WHAT THE EXERCISE ASKS: Every entry, start to finish, should be printed verbatim without pictures.
#### THE DATA
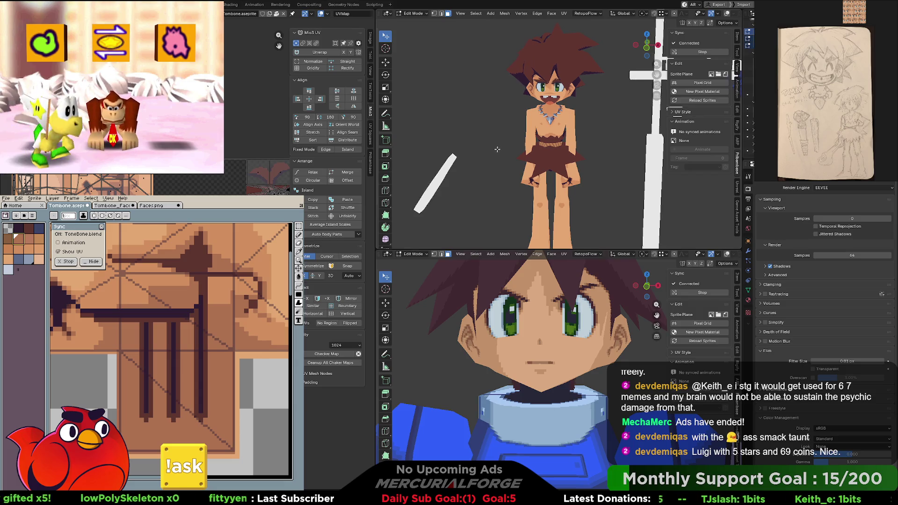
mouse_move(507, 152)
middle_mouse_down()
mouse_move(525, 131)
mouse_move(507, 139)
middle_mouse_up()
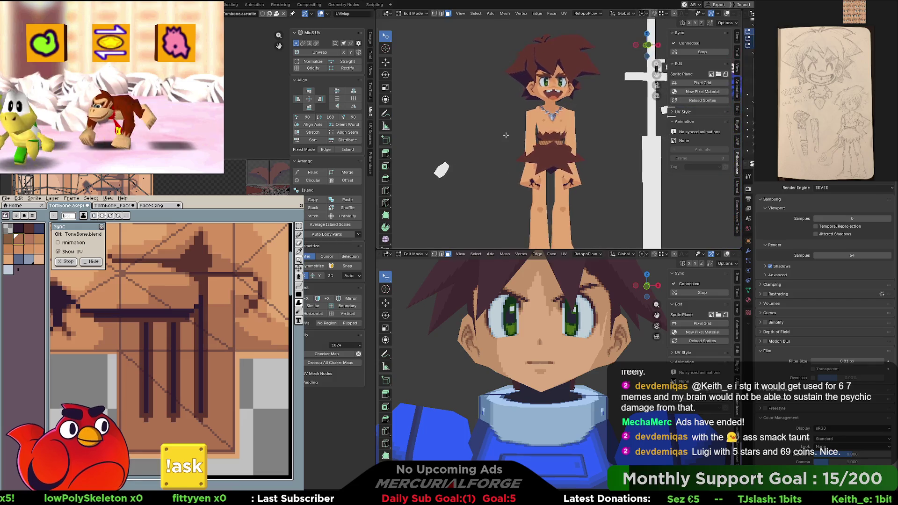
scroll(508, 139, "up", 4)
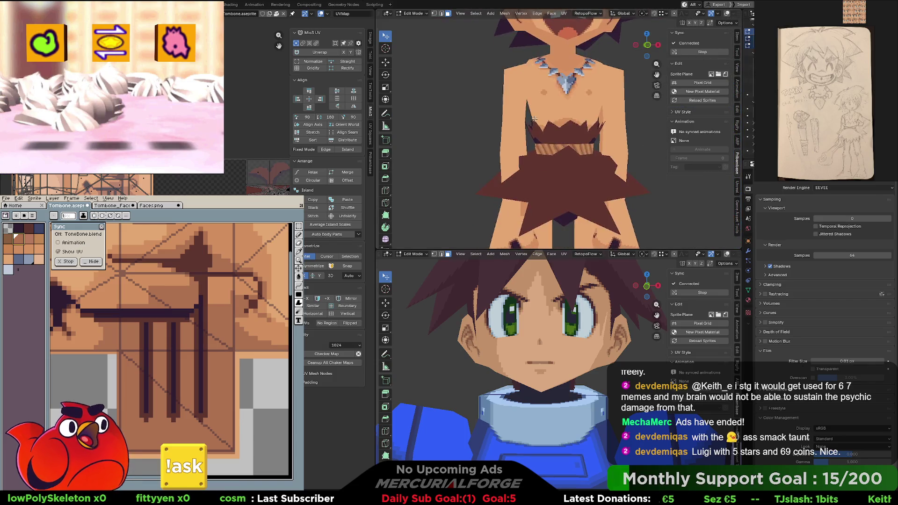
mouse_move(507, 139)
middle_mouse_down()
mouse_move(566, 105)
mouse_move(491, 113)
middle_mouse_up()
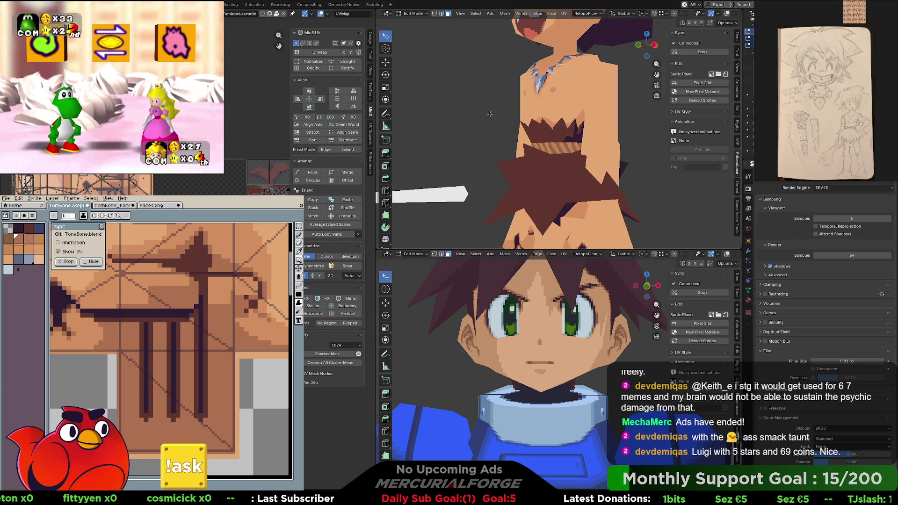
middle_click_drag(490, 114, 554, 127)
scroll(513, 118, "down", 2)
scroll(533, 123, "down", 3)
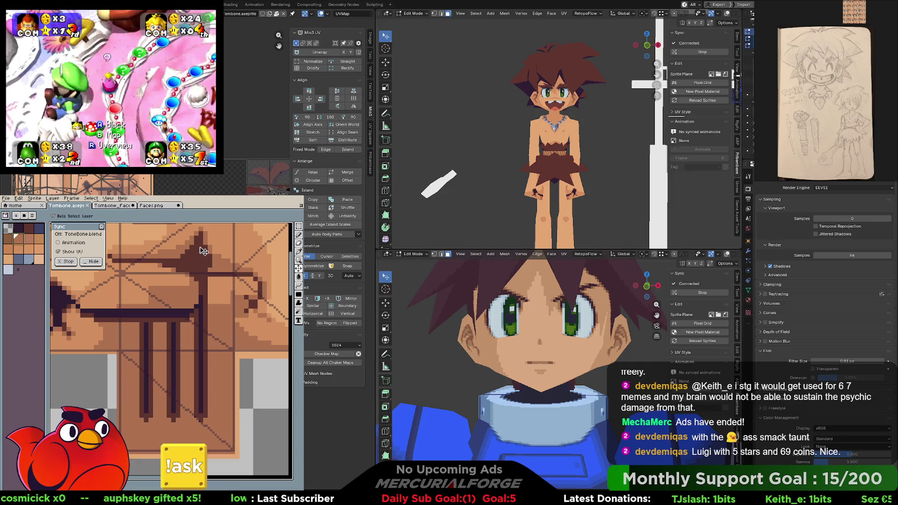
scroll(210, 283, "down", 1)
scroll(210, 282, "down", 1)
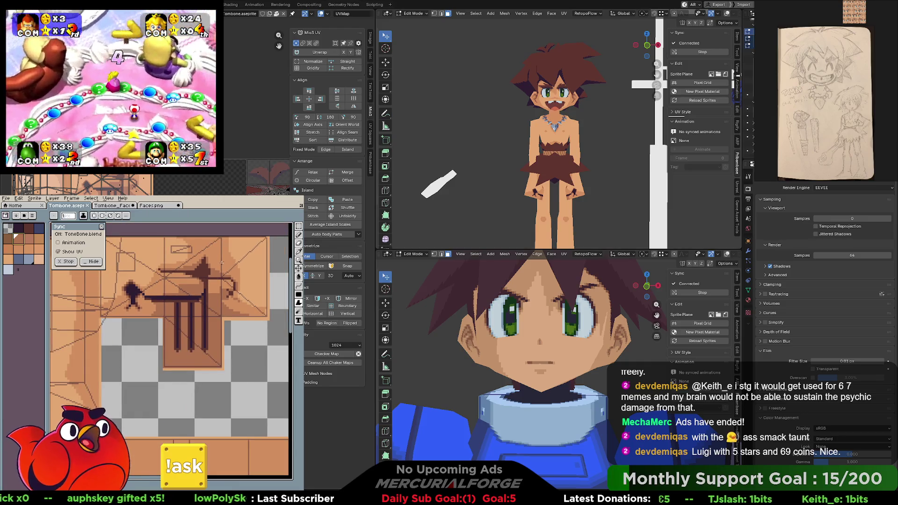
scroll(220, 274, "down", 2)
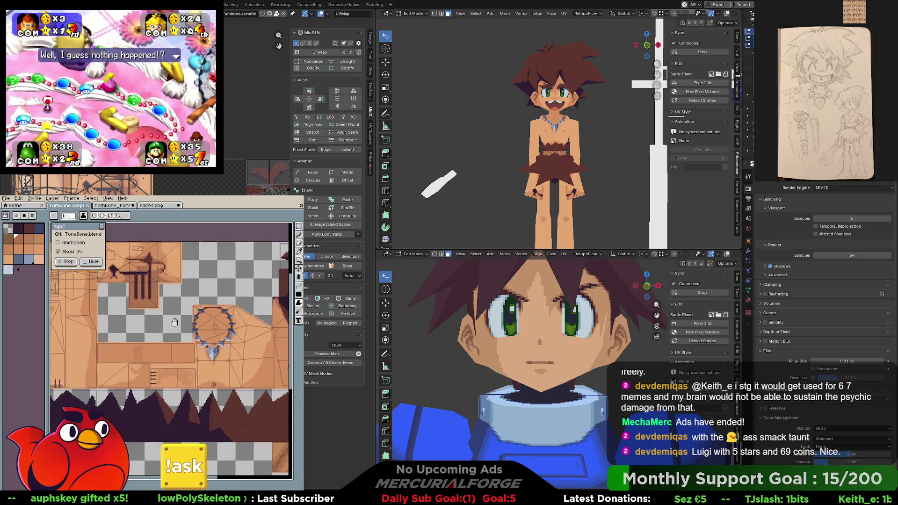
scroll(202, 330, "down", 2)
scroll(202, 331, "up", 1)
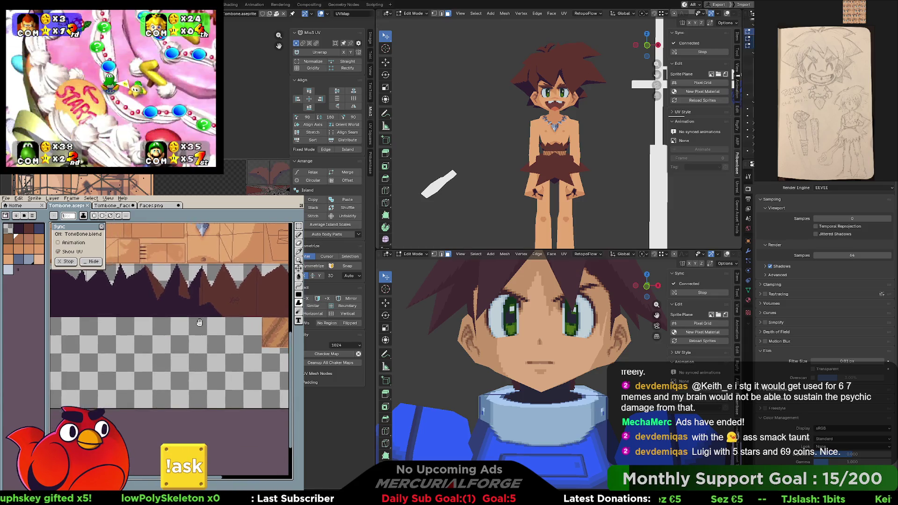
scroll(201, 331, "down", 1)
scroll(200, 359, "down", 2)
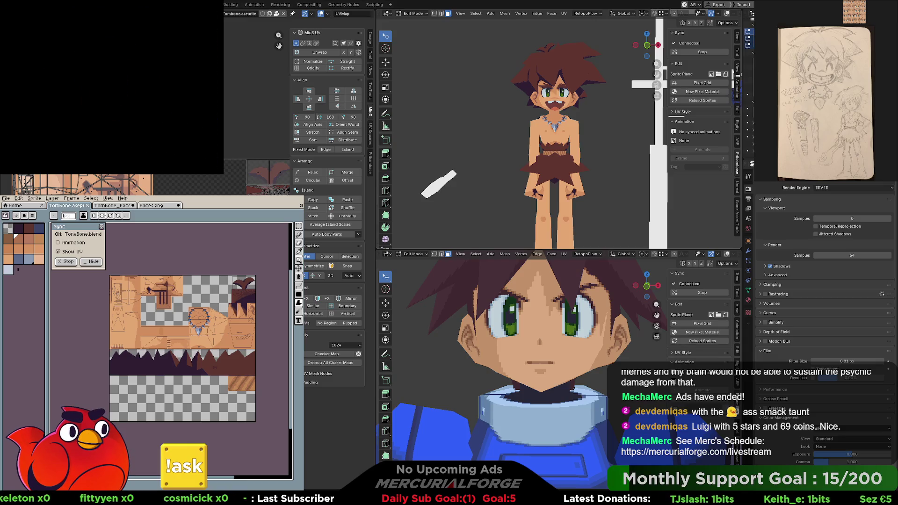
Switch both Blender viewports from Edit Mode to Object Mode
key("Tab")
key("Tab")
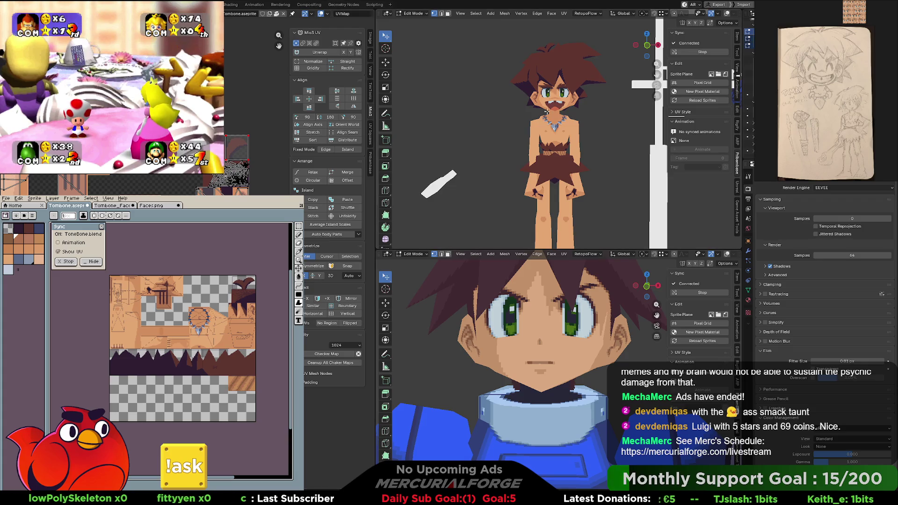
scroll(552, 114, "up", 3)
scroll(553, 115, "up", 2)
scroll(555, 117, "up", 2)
########
RESULT OF THE EXERCISE:
mouse_move(507, 152)
middle_mouse_down()
mouse_move(525, 131)
mouse_move(507, 139)
middle_mouse_up()
scroll(508, 139, "up", 4)
mouse_move(507, 139)
middle_mouse_down()
mouse_move(566, 105)
mouse_move(491, 113)
middle_mouse_up()
middle_click_drag(490, 114, 554, 127)
scroll(513, 118, "down", 2)
scroll(533, 123, "down", 3)
scroll(210, 283, "down", 1)
scroll(210, 282, "down", 1)
scroll(220, 274, "down", 2)
scroll(202, 330, "down", 2)
scroll(202, 331, "up", 1)
scroll(201, 331, "down", 1)
scroll(200, 359, "down", 2)
Switch both Blender viewports from Edit Mode to Object Mode
key("Tab")
key("Tab")
scroll(552, 114, "up", 3)
scroll(553, 115, "up", 2)
scroll(555, 117, "up", 2)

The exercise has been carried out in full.